Laporan ke DPR, Sri Mulyani Klaim APBN Semester I Responsif Kendalikan Pandemi dan Pulihkan Ekonomi
JAKARTA - Pemerintah melalui Kementerian Keuangan menyebut APBN semester I 2021 dilaksanakan secara responsif dan fleksibel sebagai instrumen utama dalam mendukung penanganan pandemi dan pemulihan ekonomi nasional.
Menteri Keuangan (Menkeu) Sri Mulyani mengatakan bahwa realisasi APBN pada paruh pertama sejalan dengan membaiknya aktivitas ekonomi dan dukungan kebijakan fiskal yang ditempuh pemerintah, dalam menghadapi dampak pandemi dan akselerasi pemulihan ekonomi.
“APBN menjadi luar biasa penting mendorong ekonomi dan ini salah satunya ditunjukkan dengan belanja pemerintah yang menjadi motor penggerak di semester I ini,” ujarnya saat rapat dengan Badan Anggaran DPR RI secara virtual, Senin, 12 Juli.
Menkeu menambahkan, strategi fiskal yang bersifat ekspansif terlihat dari peningkatan realisasi pelaksanaan APBN.
Adapun, realisasi pendapatan negara mencapai Rp886,9 triliun atau tumbuh 9,14 persen (y-o-y) mencapai 50,9 persen dari target APBN tahun 2021.
Sementara realisasi belanja negara mencapai Rp1.170,1 triliun atau meningkat 9,38 persen dibandingkan periode yang sama tahun lalu.
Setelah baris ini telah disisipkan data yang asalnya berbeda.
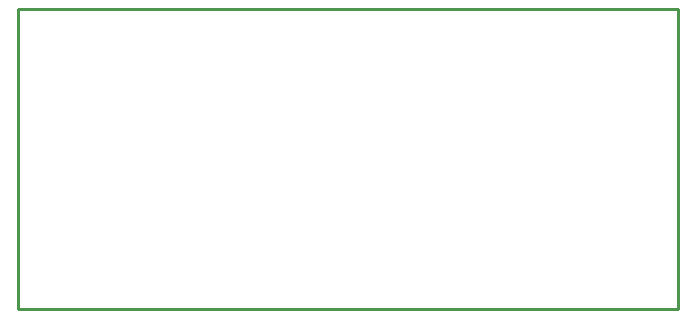
<source format=gbr>
G04 start of page 14 for group -4078 idx -4078 *
G04 Title: (unknown), bottomsilk *
G04 Creator: pcb 20140316 *
G04 CreationDate: Mon 05 Jul 2021 10:39:17 PM GMT UTC *
G04 For: steve *
G04 Format: Gerber/RS-274X *
G04 PCB-Dimensions (mil): 2200.00 1000.00 *
G04 PCB-Coordinate-Origin: lower left *
%MOIN*%
%FSLAX25Y25*%
%LNBOTTOMSILK*%
%ADD74C,0.0100*%
G54D74*X0Y100000D02*Y0D01*
Y100000D02*X220000D01*
X0Y0D02*X220000D01*
Y100000D02*Y0D01*
M02*

</source>
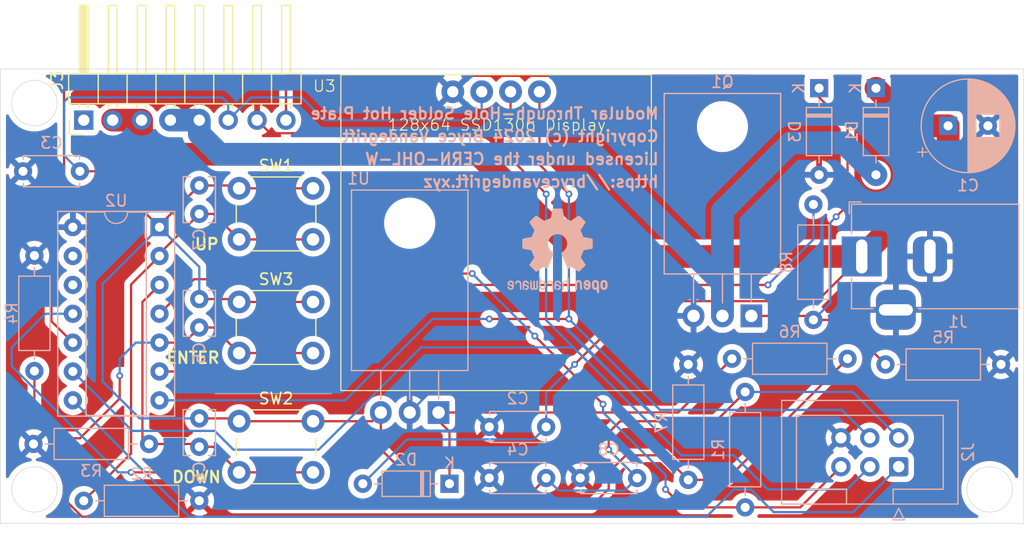
<source format=kicad_pcb>
(kicad_pcb
	(version 20240108)
	(generator "pcbnew")
	(generator_version "8.0")
	(general
		(thickness 1.6)
		(legacy_teardrops no)
	)
	(paper "A4")
	(layers
		(0 "F.Cu" signal)
		(31 "B.Cu" signal)
		(32 "B.Adhes" user "B.Adhesive")
		(33 "F.Adhes" user "F.Adhesive")
		(34 "B.Paste" user)
		(35 "F.Paste" user)
		(36 "B.SilkS" user "B.Silkscreen")
		(37 "F.SilkS" user "F.Silkscreen")
		(38 "B.Mask" user)
		(39 "F.Mask" user)
		(40 "Dwgs.User" user "User.Drawings")
		(41 "Cmts.User" user "User.Comments")
		(42 "Eco1.User" user "User.Eco1")
		(43 "Eco2.User" user "User.Eco2")
		(44 "Edge.Cuts" user)
		(45 "Margin" user)
		(46 "B.CrtYd" user "B.Courtyard")
		(47 "F.CrtYd" user "F.Courtyard")
		(48 "B.Fab" user)
		(49 "F.Fab" user)
		(50 "User.1" user)
		(51 "User.2" user)
		(52 "User.3" user)
		(53 "User.4" user)
		(54 "User.5" user)
		(55 "User.6" user)
		(56 "User.7" user)
		(57 "User.8" user)
		(58 "User.9" user)
	)
	(setup
		(stackup
			(layer "F.SilkS"
				(type "Top Silk Screen")
			)
			(layer "F.Paste"
				(type "Top Solder Paste")
			)
			(layer "F.Mask"
				(type "Top Solder Mask")
				(thickness 0.01)
			)
			(layer "F.Cu"
				(type "copper")
				(thickness 0.035)
			)
			(layer "dielectric 1"
				(type "core")
				(thickness 1.51)
				(material "FR4")
				(epsilon_r 4.5)
				(loss_tangent 0.02)
			)
			(layer "B.Cu"
				(type "copper")
				(thickness 0.035)
			)
			(layer "B.Mask"
				(type "Bottom Solder Mask")
				(thickness 0.01)
			)
			(layer "B.Paste"
				(type "Bottom Solder Paste")
			)
			(layer "B.SilkS"
				(type "Bottom Silk Screen")
			)
			(copper_finish "None")
			(dielectric_constraints no)
		)
		(pad_to_mask_clearance 0)
		(allow_soldermask_bridges_in_footprints no)
		(pcbplotparams
			(layerselection 0x00010fc_ffffffff)
			(plot_on_all_layers_selection 0x0000000_00000000)
			(disableapertmacros no)
			(usegerberextensions no)
			(usegerberattributes yes)
			(usegerberadvancedattributes yes)
			(creategerberjobfile yes)
			(dashed_line_dash_ratio 12.000000)
			(dashed_line_gap_ratio 3.000000)
			(svgprecision 4)
			(plotframeref no)
			(viasonmask no)
			(mode 1)
			(useauxorigin no)
			(hpglpennumber 1)
			(hpglpenspeed 20)
			(hpglpendiameter 15.000000)
			(pdf_front_fp_property_popups yes)
			(pdf_back_fp_property_popups yes)
			(dxfpolygonmode yes)
			(dxfimperialunits yes)
			(dxfusepcbnewfont yes)
			(psnegative no)
			(psa4output no)
			(plotreference yes)
			(plotvalue yes)
			(plotfptext yes)
			(plotinvisibletext no)
			(sketchpadsonfab no)
			(subtractmaskfromsilk no)
			(outputformat 1)
			(mirror no)
			(drillshape 1)
			(scaleselection 1)
			(outputdirectory "")
		)
	)
	(net 0 "")
	(net 1 "GND")
	(net 2 "+18V")
	(net 3 "+5V")
	(net 4 "/SELECT")
	(net 5 "/DOWN")
	(net 6 "/UP")
	(net 7 "/HEATER2")
	(net 8 "Net-(D2-K)")
	(net 9 "/RESET")
	(net 10 "/SCK{slash}SCL")
	(net 11 "/MISO")
	(net 12 "/SDA{slash}MOSI")
	(net 13 "/TEMP")
	(net 14 "/MOSFET")
	(net 15 "/VMON")
	(net 16 "unconnected-(U2-PA1-Pad12)")
	(net 17 "unconnected-(U2-AREF{slash}PA0-Pad13)")
	(net 18 "Net-(D3-K)")
	(net 19 "unconnected-(J3-Pin_1-Pad1)")
	(footprint "Button_Switch_THT:SW_PUSH_6mm_H7.3mm" (layer "F.Cu") (at 169.5 67))
	(footprint "OLED:SSD1306" (layer "F.Cu") (at 178.45 57))
	(footprint "Connector_PinHeader_2.54mm:PinHeader_1x08_P2.54mm_Horizontal" (layer "F.Cu") (at 155.84 61 90))
	(footprint "Button_Switch_THT:SW_PUSH_6mm_H7.3mm" (layer "F.Cu") (at 169.5 77))
	(footprint "Button_Switch_THT:SW_PUSH_6mm_H7.3mm" (layer "F.Cu") (at 169.5 87.5))
	(footprint "Capacitor_THT:C_Disc_D4.7mm_W2.5mm_P5.00mm" (layer "B.Cu") (at 204.5 92.5 180))
	(footprint "Resistor_THT:R_Axial_DIN0207_L6.3mm_D2.5mm_P10.16mm_Horizontal" (layer "B.Cu") (at 151.5 72.92 -90))
	(footprint "Capacitor_THT:C_Disc_D4.7mm_W2.5mm_P5.00mm" (layer "B.Cu") (at 196.5 88 180))
	(footprint "Capacitor_THT:C_Disc_D3.8mm_W2.6mm_P2.50mm" (layer "B.Cu") (at 166 87.25 -90))
	(footprint "Diode_THT:D_DO-35_SOD27_P7.62mm_Horizontal" (layer "B.Cu") (at 188 93 180))
	(footprint "Resistor_THT:R_Axial_DIN0207_L6.3mm_D2.5mm_P10.16mm_Horizontal" (layer "B.Cu") (at 166 94.5 180))
	(footprint "Capacitor_THT:C_Disc_D4.7mm_W2.5mm_P5.00mm" (layer "B.Cu") (at 196.5 92.5 180))
	(footprint "Capacitor_THT:C_Disc_D3.8mm_W2.6mm_P2.50mm" (layer "B.Cu") (at 166 76.75 -90))
	(footprint "Resistor_THT:R_Axial_DIN0207_L6.3mm_D2.5mm_P10.16mm_Horizontal" (layer "B.Cu") (at 151.42 89.5))
	(footprint "Capacitor_THT:C_Disc_D4.7mm_W2.5mm_P5.00mm" (layer "B.Cu") (at 155.5 65.5 180))
	(footprint "Package_TO_SOT_THT:TO-220-3_Horizontal_TabDown" (layer "B.Cu") (at 214.54 78.23 180))
	(footprint "Capacitor_THT:CP_Radial_D8.0mm_P3.50mm" (layer "B.Cu") (at 231.847349 61.5))
	(footprint "Diode_THT:D_DO-35_SOD27_P7.62mm_Horizontal" (layer "B.Cu") (at 220.5 58.19 -90))
	(footprint "Symbol:OSHW-Logo2_9.8x8mm_SilkScreen" (layer "B.Cu") (at 197.5 72.5 180))
	(footprint "Package_TO_SOT_THT:TO-220-3_Horizontal_TabDown" (layer "B.Cu") (at 187.04 86.73 180))
	(footprint "Diode_THT:D_DO-35_SOD27_P7.62mm_Horizontal" (layer "B.Cu") (at 225.5 58.19 -90))
	(footprint "Capacitor_THT:C_Disc_D3.8mm_W2.6mm_P2.50mm" (layer "B.Cu") (at 166 66.75 -90))
	(footprint "Pa
... [361713 chars truncated]
</source>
Melalui perkembangan pendapatan dan belanja negara tersebut, realisasi defisit anggaran semester I tahun 2021 mencapai Rp283,2 triliun atau sebesar 1,72 persen terhadap PDB (Produk Domestik Bruto).
Kemudian, alokasi program PEN Tahun 2021 yaitu Rp699,4 triliun dengan realisasi sampai dengan semester I 2021 sebesar Rp252,3 triliun, atau 36,1 persen dari pagu.
“Pemerintah melalui APBN 2021 telah bekerja keras dengan peningkatan realisasi belanja negara dan telah responsif memberikan perlindungan kepada masyarakat dalam bentuk dukungan penanganan kesehatan, perlindungan sosial, dan dukungan bagi UMKM dan dunia usaha,” tuturnya.
Baca juga:
Lebih lanjut, penanganan COVID-19, terutama akselerasi vaksinasi dan pembatasan mobilitas akan menentukan laju pemulihan ekonomi yang membutuhkan mobilisasi dana dan SDM (pusat-daerah) yang sangat besar.
Mantan bos IMF itu juga memaparkan bahwa pemerintah telah memperkecil proyeksi pembiayaan APBN untuk tahun ini.
“Prognosis hingga semester II 2021, sekitar Rp219 triliun pembiayaan lebih rendah dari UU APBN. Ini hal yang bagus, kita mengurangi kenaikan utang yang semestinya Rp1.177 triliun menjadi Rp958 triliun,” kata dia.
Di akhir laporannya, Menkeu mengungkapkan instrumen APBN terus diperkuat untuk merespon dampak negatif peningkatan kasus COVID-19 kepada perekonomian.
“Ekspektasi pemulihan ekonomi perlu terus didorong, namun pengendalian pandemi termasuk mempercepat pelaksanaan vaksinasi dan kedisiplinan masyarakat dalam menerapkan protokol kesehatan 5M akan sangat menentukan laju pemulihan ekonomi ke depan,” tutup Menkeu Sri Mulyani.